Keynote Talk at IEEE MECON 2022
Professor Amft gave a keynote talk at the 2022 IEEE International Mobile and Embedded Technology Conference (MECON 2022).
Conference page: https://amity.edu/mecon2022/
Speakers: https://amity.edu/mecon2022/#speakers
Abstract
The notion of digital twins is well-established for technical systems, in particular mechanical devices. Yet our understanding of the merits and use of human digital twins is still very limited. In this talk, I will give an overview on our efforts in co-designing and utilising wearable and implantable technology and artificial intelligence (AI) algorithms with and against human and technical digital twins for medical applications.
The talk will start with a practical example on the relevance and impact of wearables observed in the German “RKI Corona Datenspende” initiative, a citizen data donation effort to monitor the COVID-19 development at regional and federal levels.
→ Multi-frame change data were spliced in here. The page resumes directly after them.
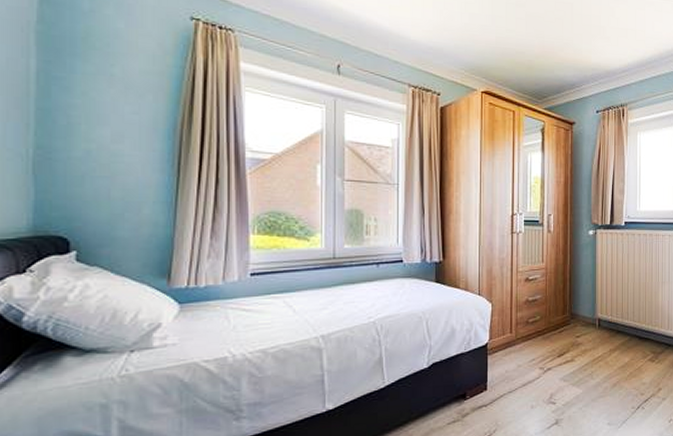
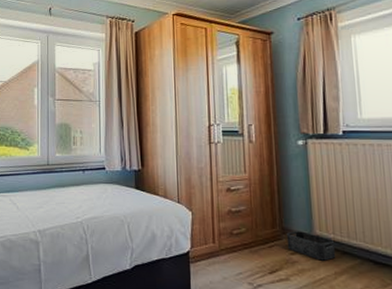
storage bin: none [574,315,612,341] -> present [286,231,336,261]

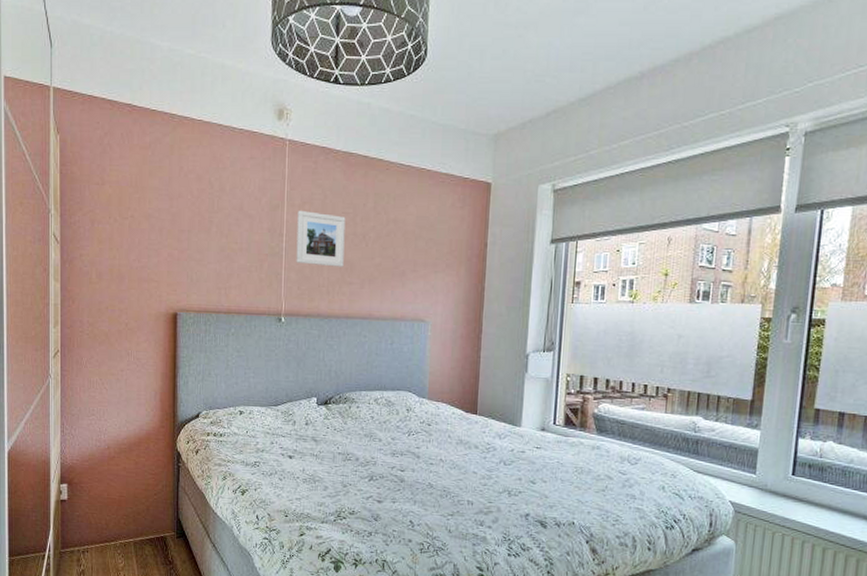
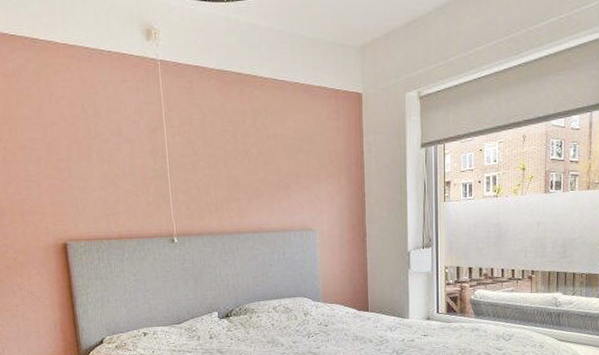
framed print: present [296,211,346,267] -> none [178,131,230,185]

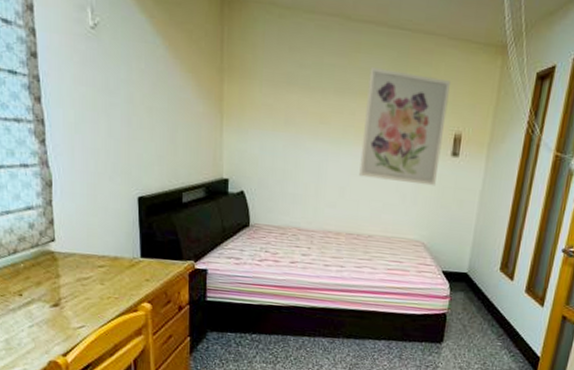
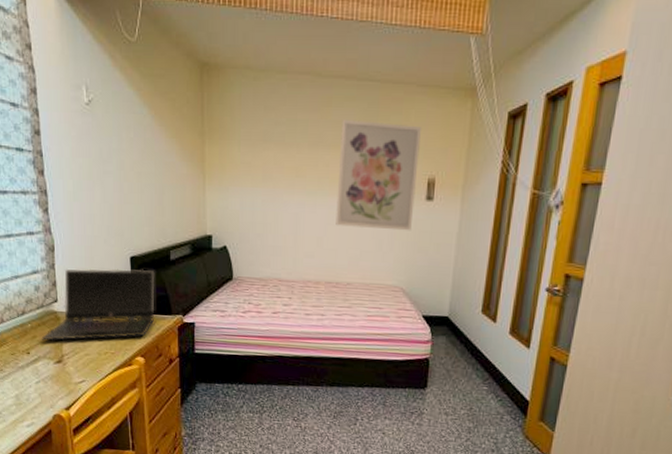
laptop computer: none [35,205,165,283] -> present [41,268,155,341]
The initiative is by far the largest data donation project worldwide that exploits wearable device data to fight SARS-CoV-2. The data is used to create physiological population models, which – as a side product – could serve as basis for human digital twins.
Subsequently, the talk will highlight how wearable and implantable system design and AI algorithms can be selected and optimised in co-simulations with human digital human twins with examples from movement rehabilitation, dietary monitoring, and other areas. But the reverse approach has potential too, i.e. to inform digital twins from body-worn device data. I will show how we add realism to human digital twin models to maximise system design insight and create advanced decision support systems, e.g. to support healthy behaviour choice of obese patients.
In scaling up the concept of human digital twins, I will show how we recently modelled individual daily life behaviour in an agent-based model and integrate it into mass behaviour, which was then applied to analyse human proximity, interaction, and SARS-CoV-2 virus spread under different interventions, including contact tracing, test-to-release, and quarantine. The modelling developed for the behaviour simulations has been inspired by the human digital twin idea and exploits the vast design space given by virtual worlds in which we expose the created individuals.